Can you reproduce word for word the part of the passage on Gurdjieff's early search for meaning that starts at "While still a" and ends at "and isolated monasteries."?

● **QUOTED PASSAGE**

────────────────────────────────────────

Gurdjieff tells the story of how as a boy he wanted to understand the meaning of human life and the role of man in the universe. The power of attraction that these questions held for him compelled him to explore different fields of enquiry in search of an answer, but in each field he found contradictions among practitioners and authoritative scholars. Searching for an understanding free from such contradictions, he undertook the study of numerous scientific and religious texts and went on to study medicine and orthodox theology. His writings indicate an early interest in a vast number of religious and philosophical questions, in the history of science in the west, and in the technological progress of his times. His teaching shows how he tried to reconcile humanistic and scientific matters[10]. A precocious student, Gurdjieff immersed himself in books, performed experiments, and visited centers of study and learning. As he himself claimed, he wanted to understand «why the souls arising in (human) beings are in such an unprecedented, terrifying situation.»[11]

While still a young man, Gurdjieff became convinced that neither conventional religion nor scientific knowledge could adequately deal with the problems he found himself facing. Certain that the answer to his questions might be found in the ancient traditions of the Middle East and Asia, he decided to abandon his academic studies and begin to search for the remaining traces of those traditions. In his book Meetings with Remarkable Men, he describes his journeys to the Middle East, Egypt, Tibet, Central Asia, and elsewhere. Sometimes alone, sometimes with a group of companions who called themselves “the Seekers of Truth,” he spent more than twenty years travelling, learning new languages, examining ancient documents and monuments, studying with spiritual masters, and visiting religious centers and isolated monasteries.

────────────────────────────────────────

● **RECORDED INFORMATION**
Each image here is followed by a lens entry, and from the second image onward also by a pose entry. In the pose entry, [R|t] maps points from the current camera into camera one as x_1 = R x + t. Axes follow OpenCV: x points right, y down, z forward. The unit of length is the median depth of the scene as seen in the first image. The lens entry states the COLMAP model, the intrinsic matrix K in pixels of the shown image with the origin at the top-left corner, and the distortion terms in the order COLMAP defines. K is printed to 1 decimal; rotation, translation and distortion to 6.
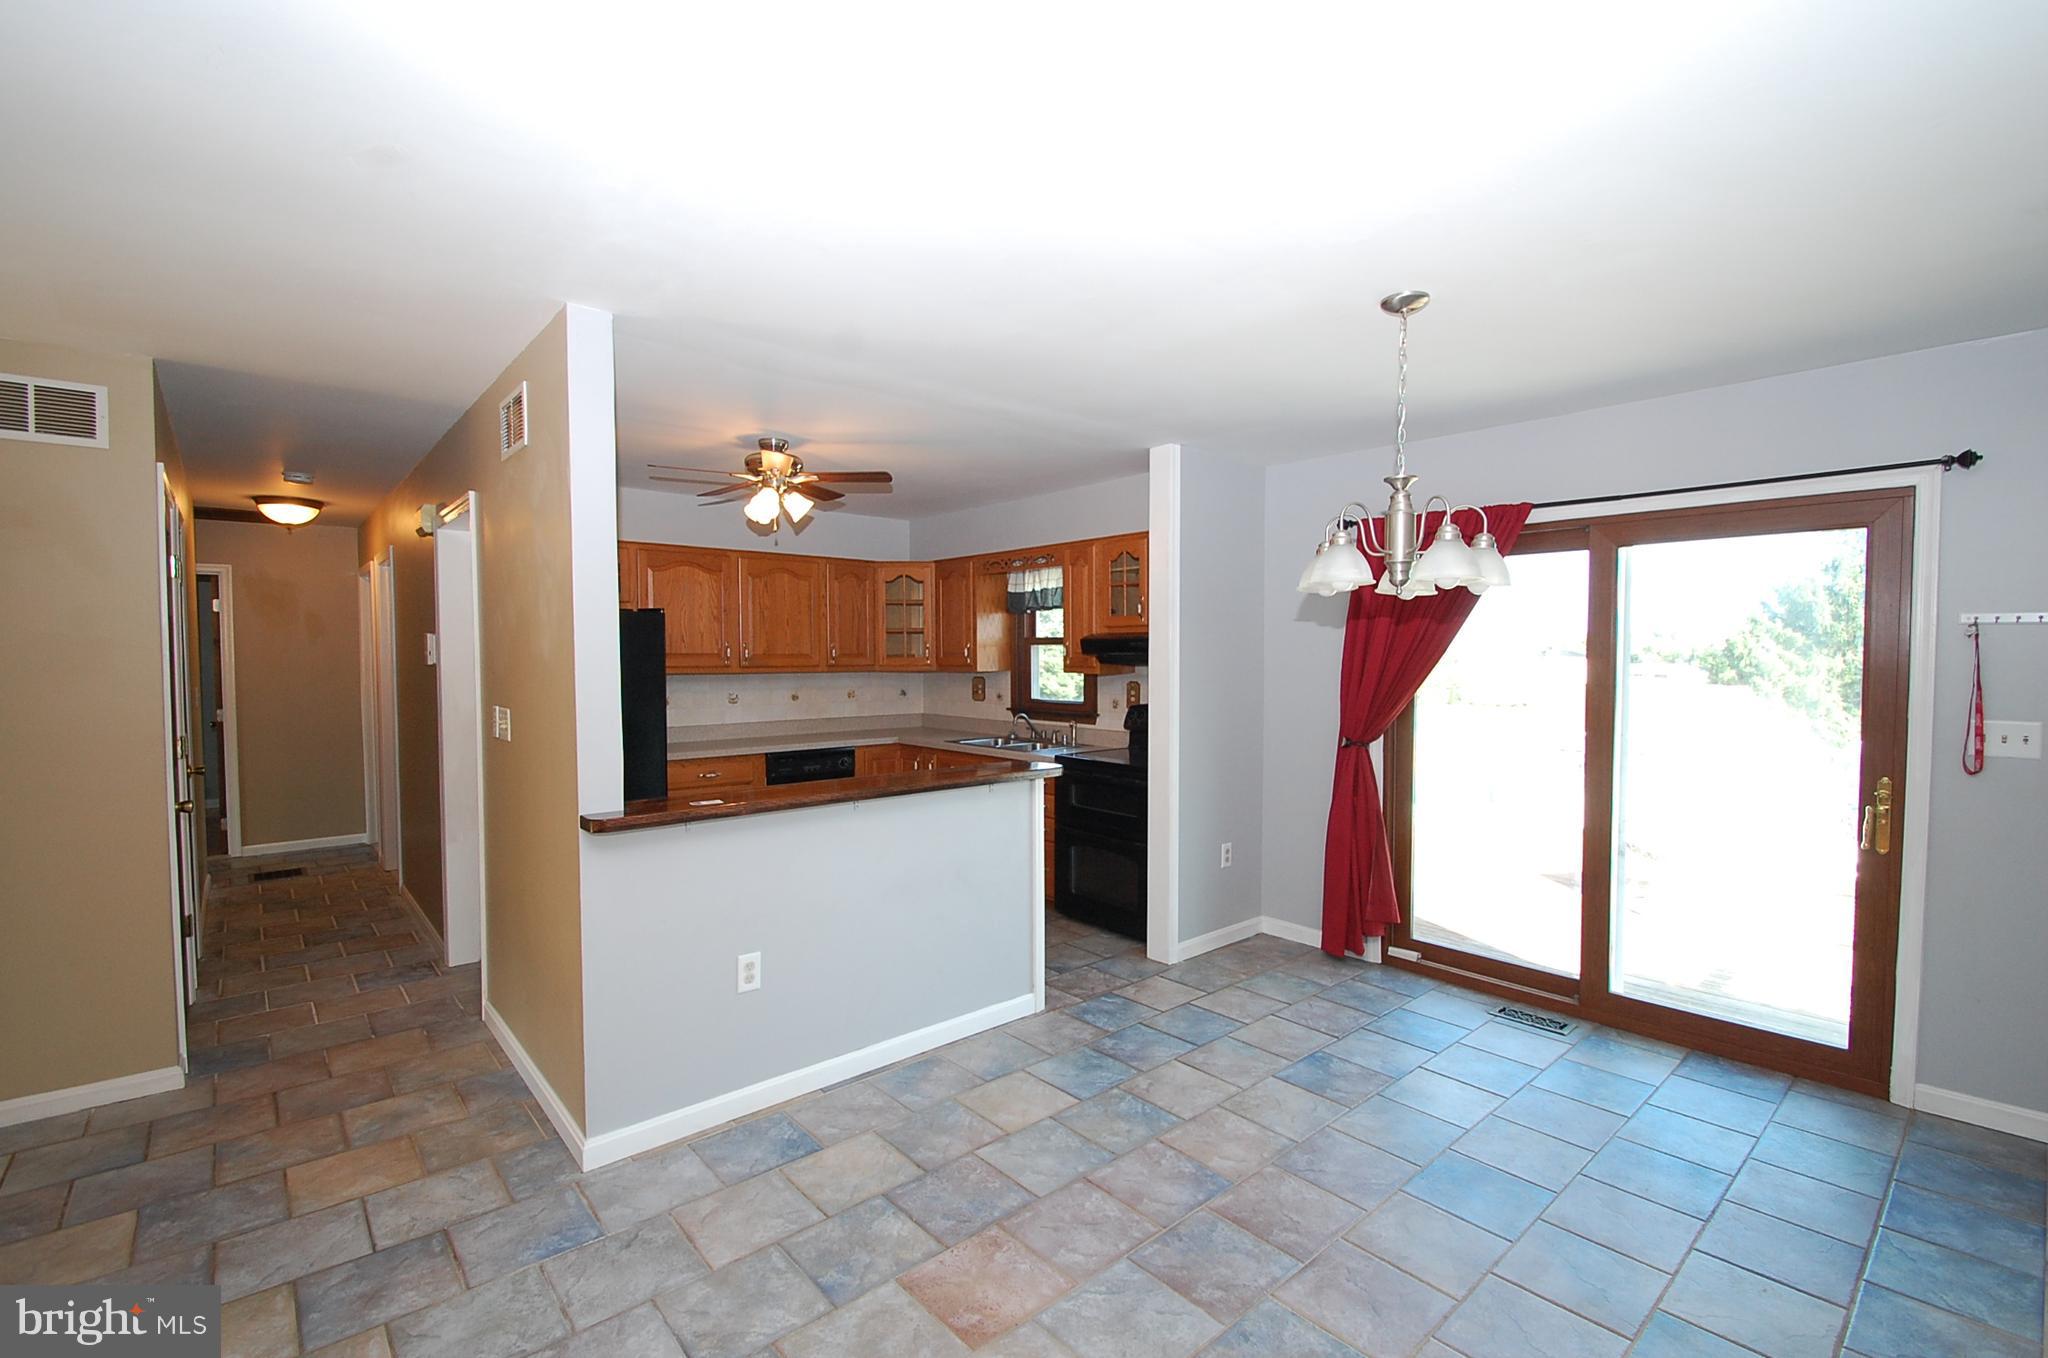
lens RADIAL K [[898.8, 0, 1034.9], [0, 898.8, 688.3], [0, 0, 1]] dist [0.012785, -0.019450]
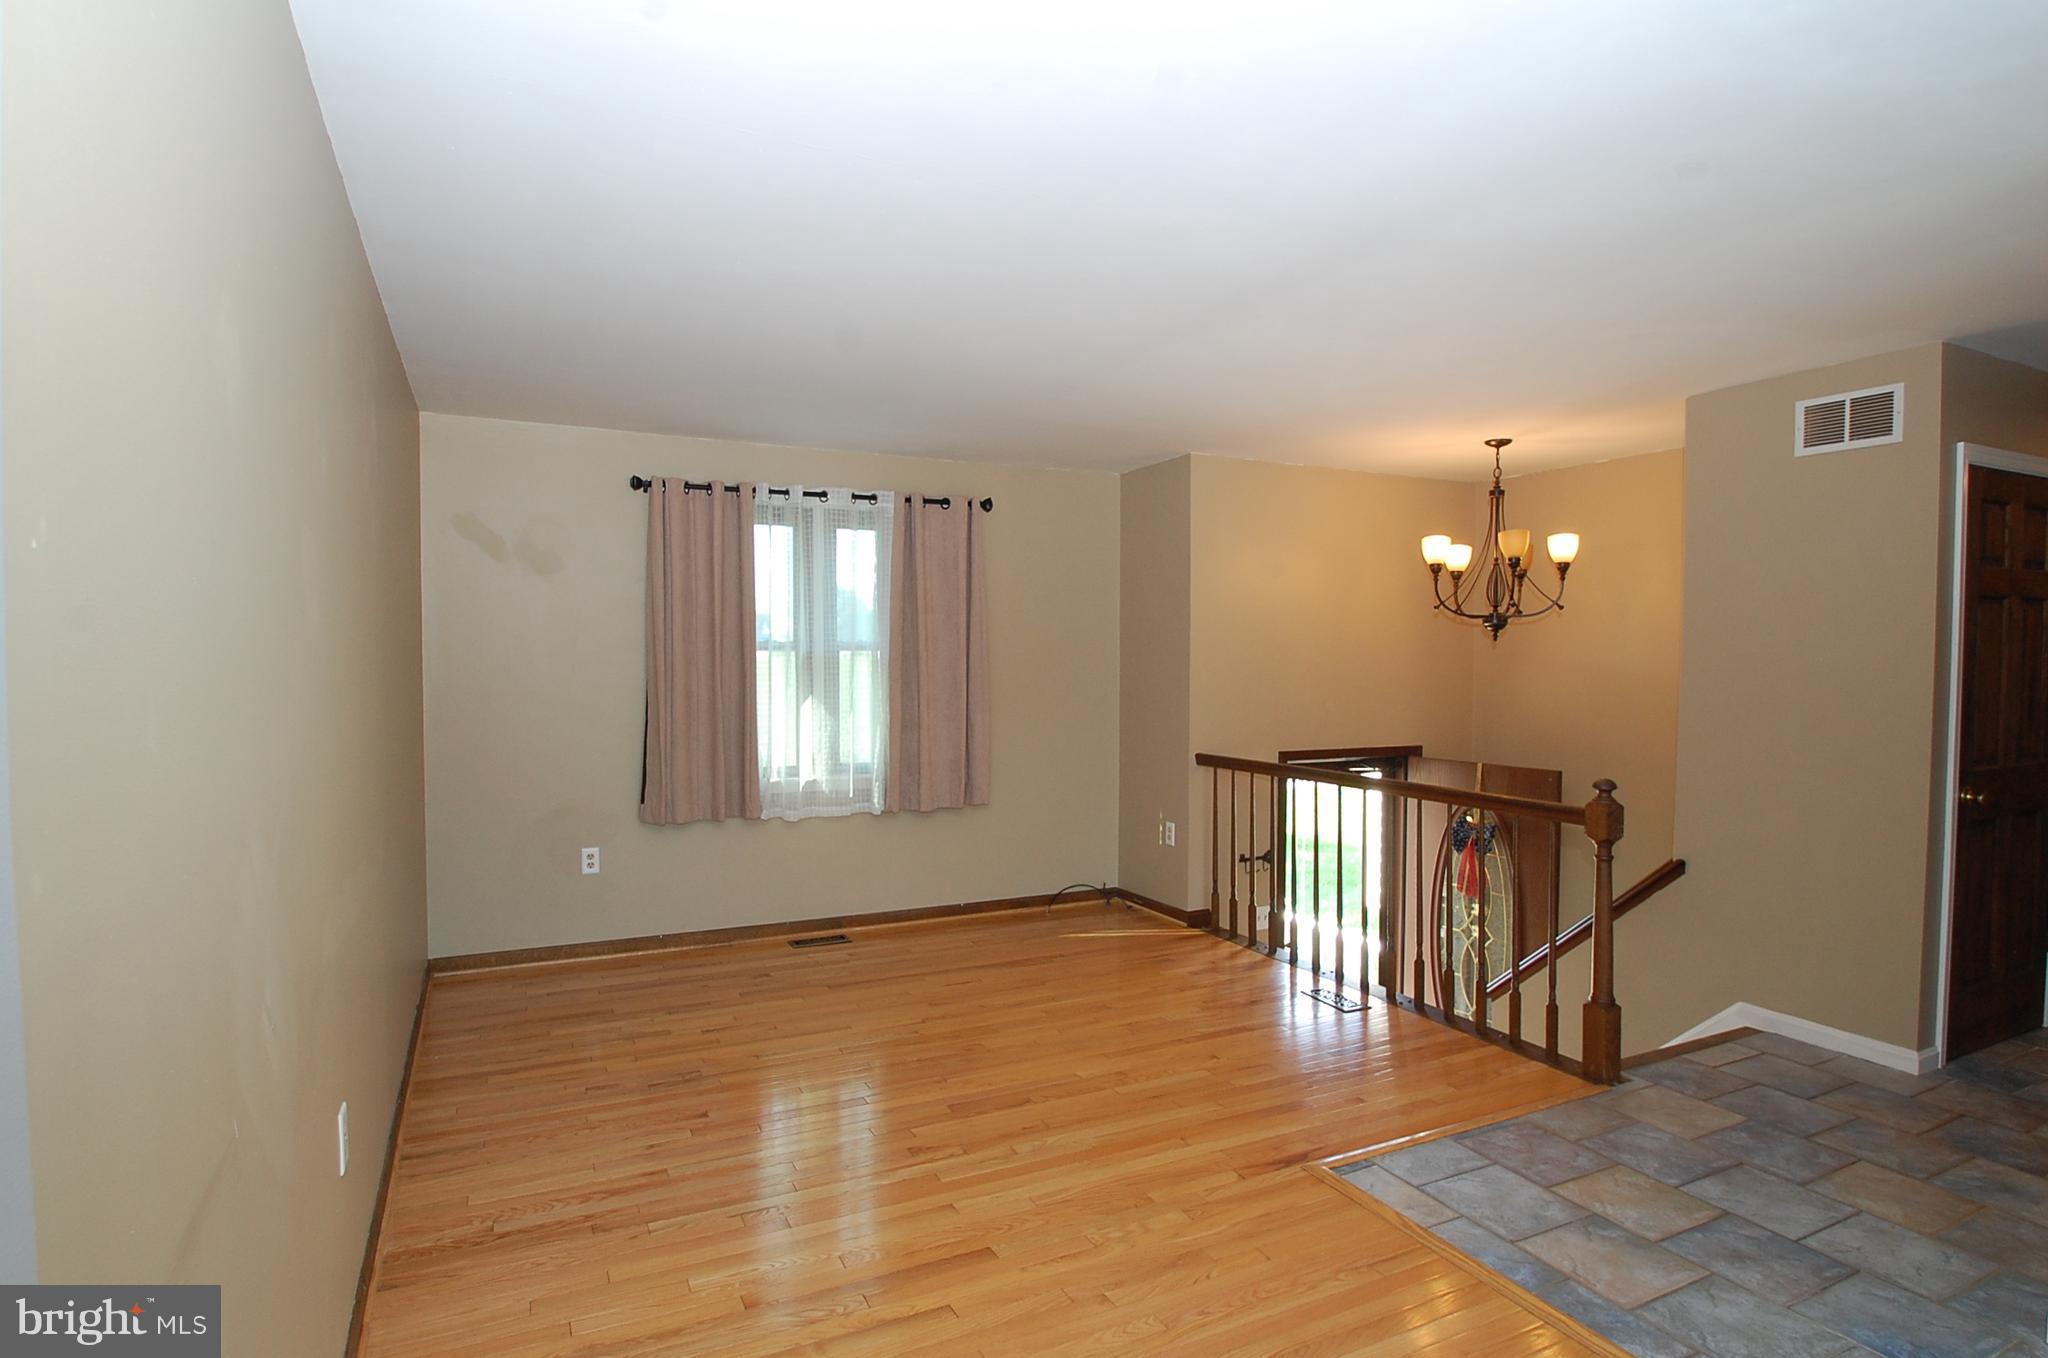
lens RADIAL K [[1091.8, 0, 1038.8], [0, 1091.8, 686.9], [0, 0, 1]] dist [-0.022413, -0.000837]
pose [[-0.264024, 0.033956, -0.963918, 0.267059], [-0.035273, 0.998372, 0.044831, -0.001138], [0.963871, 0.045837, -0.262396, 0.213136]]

────────────────────────────────────────

● **RESULT FOR THIS TASK**
While still a young man, Gurdjieff became convinced that neither conventional religion nor scientific knowledge could adequately deal with the problems he found himself facing. Certain that the answer to his questions might be found in the ancient traditions of the Middle East and Asia, he decided to abandon his academic studies and begin to search for the remaining traces of those traditions. In his book Meetings with Remarkable Men, he describes his journeys to the Middle East, Egypt, Tibet, Central Asia, and elsewhere. Sometimes alone, sometimes with a group of companions who called themselves “the Seekers of Truth,” he spent more than twenty years travelling, learning new languages, examining ancient documents and monuments, studying with spiritual masters, and visiting religious centers and isolated monasteries.